(Entries taken from a collection)
***

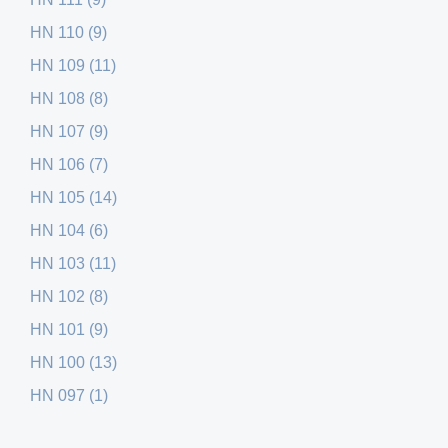
HN 110 (9)
HN 109 (11)
HN 108 (8)
HN 107 (9)
HN 106 (7)
HN 105 (14)
HN 104 (6)
HN 103 (11)
HN 102 (8)
HN 101 (9)
HN 100 (13)
HN 097 (1)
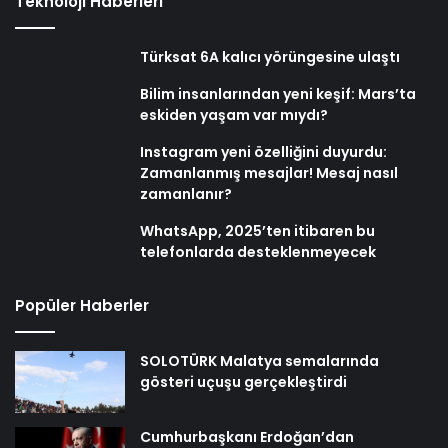
Teknoloji Haberleri
Türksat 6A kalıcı yörüngesine ulaştı
Bilim insanlarından yeni keşif: Mars’ta
eskiden yaşam var mıydı?
Instagram yeni özelliğini duyurdu:
Zamanlanmış mesajlar! Mesaj nasıl
zamanlanır?
WhatsApp, 2025’ten itibaren bu
telefonlarda desteklenmeyecek
Popüler Haberler
SOLOTÜRK Malatya semalarında
gösteri uçuşu gerçekleştirdi
Cumhurbaşkanı Erdoğan’dan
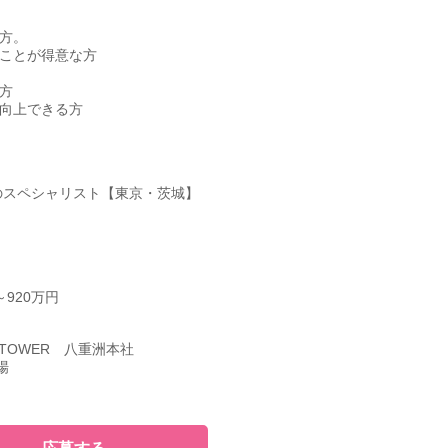
方。
ることが得意な方
方
を向上できる方
のスペシャリスト【東京・茨城】
920万円
 TOWER 八重洲本社
場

***

* _TASK INSTRUCTIONS_
From the line that contains "Popüler Haberler" down to the final line of the entries above, please copy each line exactly, excluding pictures.

* _RESPONSE TO THE EXERCISE_
Popüler Haberler
SOLOTÜRK Malatya semalarında
gösteri uçuşu gerçekleştirdi
Cumhurbaşkanı Erdoğan’dan
方。
ることが得意な方
方
を向上できる方
のスペシャリスト【東京・茨城】
920万円
 TOWER 八重洲本社
場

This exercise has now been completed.